Last week President Barack Obama and Secretary of State Hillary Clinton disbursed apologies for the United States’ role in infecting nearly 700 Guatemalans with syphilis from 1946-1948. Human Services Secretary Kathleen Sebelius also apologized.
The Guatemala infections occurred simultaneously with observations of untreated Black sharecroppers in Tuskegee, Ala, who also had syphilis.
The recent apologies repeat an American cycle of unethical minority treatment and subsequent condolences.
Last year the Senate finally approved a resolution apologizing for slavery, which ended in 1865.
Grambling State University senior and Environmental Protection Agency Ambassador Alexis Davis is disturbed by the experiments, but remains hopeful about the future of American science and ethics.
“As Americans we are expected to uphold the highest regard for principles of humanity,” said Davis.
“In the case of this purposeful infectious experiment, we failed miserably . mistakes were made and prices are still being paid even 70 years later.”
The recent White House apologies mirror those of former President Bill Clinton.
He apologized for the Tuskegee experiment, which left nearly 400 Black men who already had syphilis untreated.
The Tuskegee Study began in the 1930s and ended in the 1970s, while scientists observed the disease’s effects.
“Men who were poor and African American, without resources and with few alternatives, they believed they had found hope when they were offered free medical care by the United States Public Health Service,” said the former president.
The men believed that they would receive treatment for “bad blood.”
Wellesley College Women’s Studies professor Susan Reverby discovered pertinent details about the Tuskegee and Guatemalan experiments, which are both linked to the same doctor, Dr. John C. Cutler.
The experiments support conspiracy theories in oppressed communities. Giving people syphilis and watching them suffer from it is akin to ethnic cleansing.
Modern political comments do not erase the effects the men and their families experienced or automatically boost the morale of their communities.
“There is something about a much-too-late apology from a powerful nation that undermines the act of saying sorry in the first place,” said University of South Florida Africana studies graduate student Reginald Eldridge.
“An apology is supposed to be a great equalizer; in this case, it shows just how unequal the game of power is,” said Eldridge.
Eldridge called the apology a “smart political move, perhaps even heartfelt, but ultimately vacuous.

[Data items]
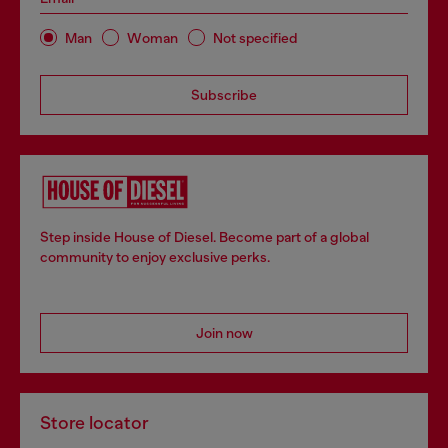
Man
Woman
Not specified
Subscribe
Step inside House of Diesel. Become part of a global
community to enjoy exclusive perks.
Join now
Store locator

• EXERCISE INSTRUCTIONS:
Turn the paragraph in the article on the syphilis experiment apologies that starts "Last week President Barack Obama" into a short bulleted list that keeps its main facts.

• ANSWER TO THIS TASK:
- Last week, President Barack Obama and Secretary of State Hillary Clinton apologized for the U.S. role in infecting nearly 700 Guatemalans with syphilis from 1946 to 1948.
- Human Services Secretary Kathleen Sebelius also apologized.